Scan the records below for the line containing "left elbow: (340, 519)" and the line containing "right back paw: (188, 512)". Copy both, plus every line between, exactly.
'''
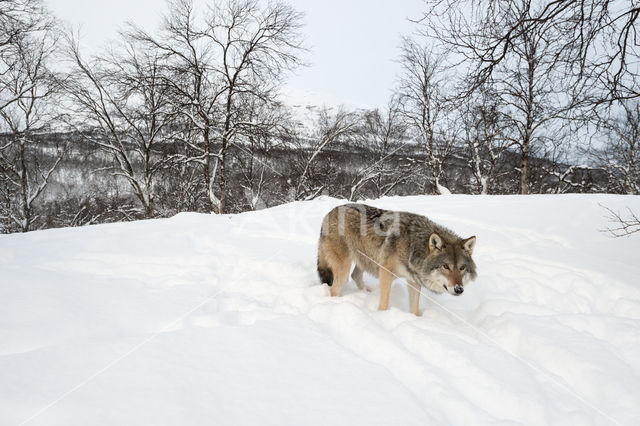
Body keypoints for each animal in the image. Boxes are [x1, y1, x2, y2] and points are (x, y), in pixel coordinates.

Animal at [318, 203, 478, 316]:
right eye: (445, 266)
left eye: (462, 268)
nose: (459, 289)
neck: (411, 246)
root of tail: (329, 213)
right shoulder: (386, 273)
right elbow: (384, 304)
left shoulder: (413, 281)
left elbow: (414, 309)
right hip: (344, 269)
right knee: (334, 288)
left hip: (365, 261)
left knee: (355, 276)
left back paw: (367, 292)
'''
'''
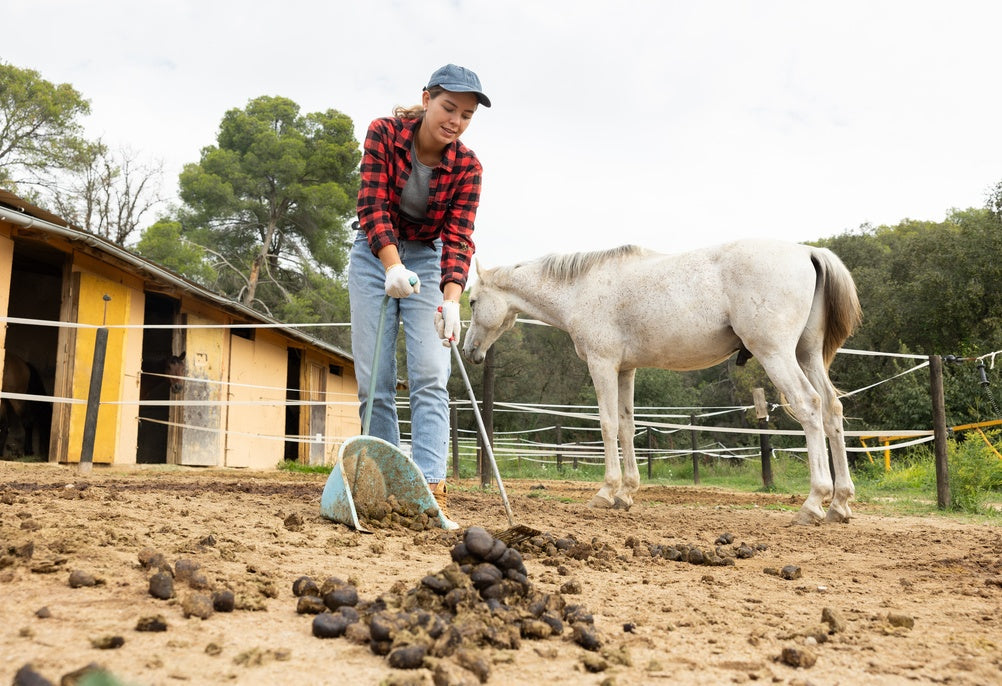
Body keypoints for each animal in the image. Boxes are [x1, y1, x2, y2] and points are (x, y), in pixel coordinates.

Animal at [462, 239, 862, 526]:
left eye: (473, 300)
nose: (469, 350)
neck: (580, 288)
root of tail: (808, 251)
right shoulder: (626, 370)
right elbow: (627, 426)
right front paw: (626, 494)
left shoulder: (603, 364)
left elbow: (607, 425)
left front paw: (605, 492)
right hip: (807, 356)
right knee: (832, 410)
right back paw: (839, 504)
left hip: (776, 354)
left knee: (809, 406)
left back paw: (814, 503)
'''
'''
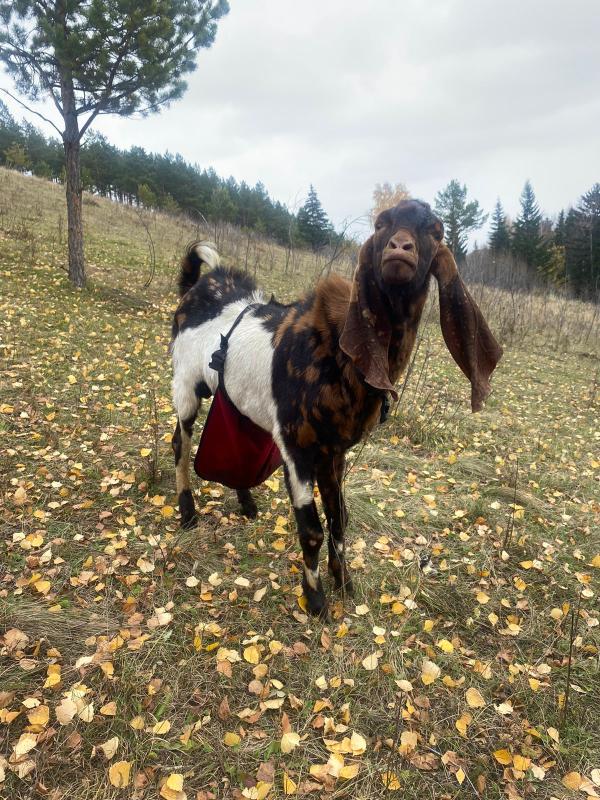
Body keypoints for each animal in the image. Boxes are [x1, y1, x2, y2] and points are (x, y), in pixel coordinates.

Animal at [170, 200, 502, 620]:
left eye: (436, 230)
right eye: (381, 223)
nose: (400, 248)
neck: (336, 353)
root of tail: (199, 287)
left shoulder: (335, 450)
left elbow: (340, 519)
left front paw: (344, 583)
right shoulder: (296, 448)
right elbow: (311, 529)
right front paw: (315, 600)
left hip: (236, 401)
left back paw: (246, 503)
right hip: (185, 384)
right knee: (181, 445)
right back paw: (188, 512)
'''
Task output:
left elbow: (340, 519)
left front paw: (344, 583)
right shoulder: (296, 448)
right elbow: (311, 529)
right front paw: (315, 600)
left hip: (236, 401)
left back paw: (246, 503)
right hip: (185, 384)
right knee: (181, 445)
right back paw: (188, 512)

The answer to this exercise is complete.